When you have children the chances for remaining in “rude health” remain slim. In December last year, my children and I took part in a kind of relay race of illness. When one was getting over a cough, it would be passed gaily onto the next contestant, who would add a stomach bug to it. Then, in the next lap a high temperature and general feeling of nausea would be handed to the next participant for good measure. It was a marathon, lasting over a month. Like all worthy sporting events, it wasn’t about the winning, it was about the taking part, but in the end Eric was awarded a mighty dose of antibiotics, which did us all a lot of good.

Before I had children, I didn’t realise how much of my time would be devoted to feeling under the weather. When Eric started Kindergarten, I had more bugs in the first year than I had ever had in my whole life. The nursery teachers had developed super-human immune systems, after years of exposure to this unique breeding ground.  Unfortunately, it takes at least five years to build up this kind of immunity, so by the time you have some sort of protection your child has left. Then something comes along which even the most robust immunity cannot fend off.
────────────────
ACTIVITIES =>
1 > In the piece on family illness, what was Eric awarded at the end of the month-long marathon?
2 > List every ailment that the piece on family illness says was passed along in the relay race of illness.
3 > Carry on the piece on family illness with the next part, starting after its final sentence.
The lines that come next have no connection to the piece on family illness.

[Records from a collection]
────────────────
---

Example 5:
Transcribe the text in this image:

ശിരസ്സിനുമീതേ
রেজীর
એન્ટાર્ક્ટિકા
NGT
────────────────
REPLIES =>
1 > A mighty dose of antibiotics.

2 > A cough, a stomach bug, a high temperature, a general feeling of nausea

3 >
That something or some things, rather, come along in the form of little six-legged parasites otherwise known as head lice. Come on, it is nothing to be embarrassed about! Everyone has had it, even if you can’t remember it. I remember it, as I had them about six months ago.  Again, I was feeling in “rude health” and invincible, so I was probably asking for it. Nits had been going around the school for weeks, but that my child could have them let alone me was unthinkable. When I discovered to my horror that I had them it was a weird feeling, like 40 going on 8 years old again. I was transported back in time, sitting in school assembly where the head teacher was talking about a nits outbreak and I was trying desperately not to scratch my head, although, in fact, I actually had them. The smell of disinfectant dripping off a metal comb came back to me, used by the school nurse to inspect our hair. It just couldn’t be true that I had nits.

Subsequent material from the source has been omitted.